What you have to do:
Transcribe every line of text in the data below verbatim, leaving out the pictures.

┌─ Records to use

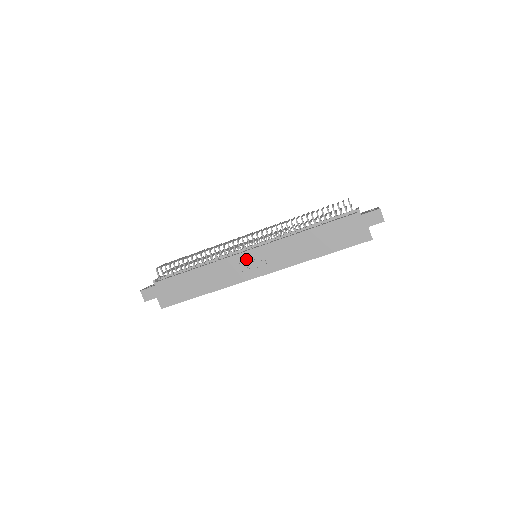
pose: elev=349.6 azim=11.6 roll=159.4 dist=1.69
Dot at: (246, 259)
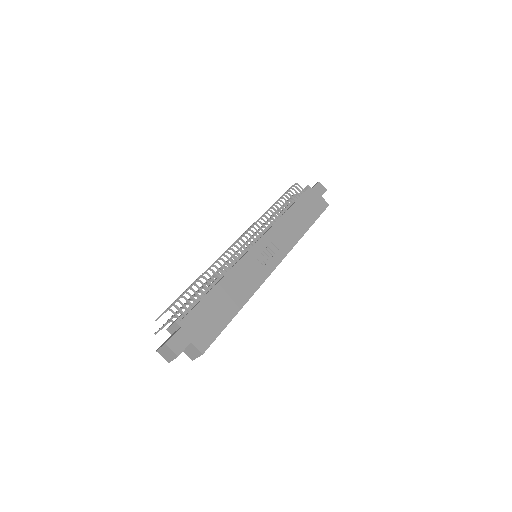
Dot at: (257, 253)
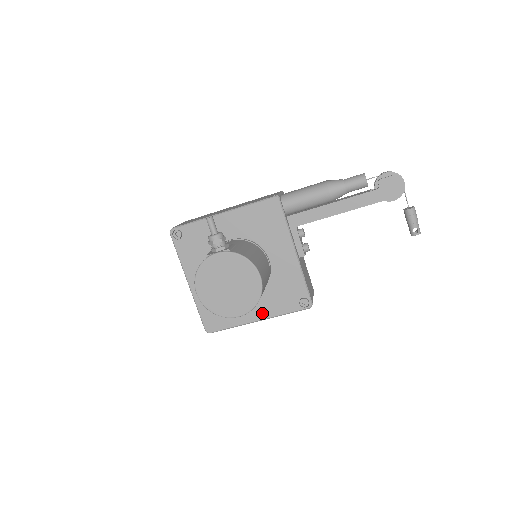
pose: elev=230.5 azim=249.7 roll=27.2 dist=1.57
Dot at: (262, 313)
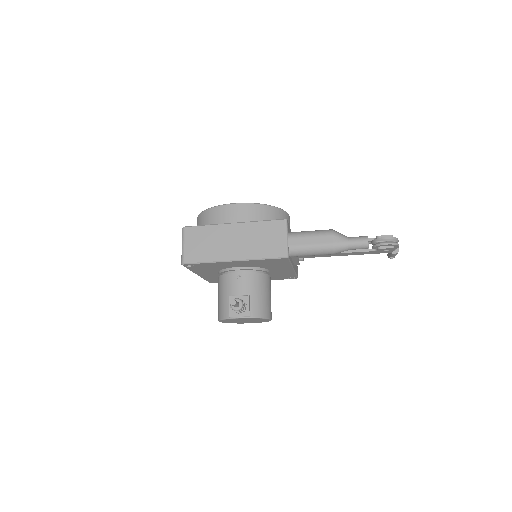
Dot at: occluded
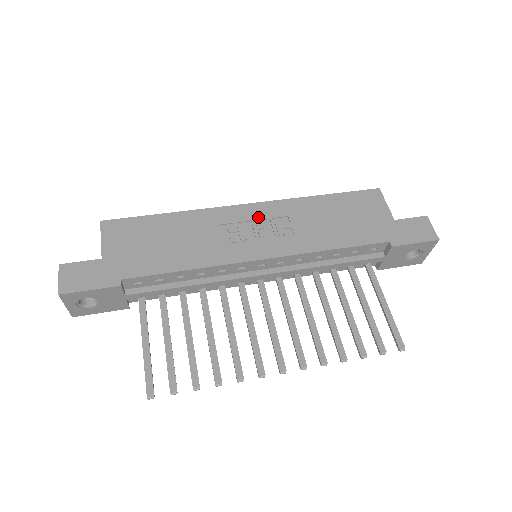
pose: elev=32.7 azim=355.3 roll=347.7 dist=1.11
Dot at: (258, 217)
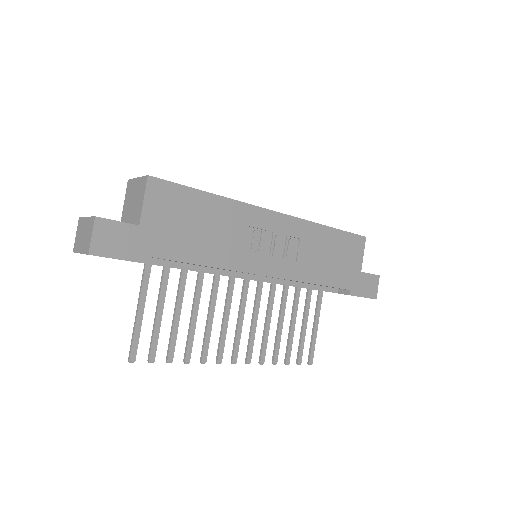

└─

Task response:
pose: elev=349.6 azim=11.6 roll=159.4 dist=1.69
Dot at: (246, 259)
Dot at: (257, 253)
pose: elev=230.5 azim=249.7 roll=27.2 dist=1.57
Dot at: (262, 313)
Dot at: occluded
pose: elev=32.7 azim=355.3 roll=347.7 dist=1.11
Dot at: (258, 217)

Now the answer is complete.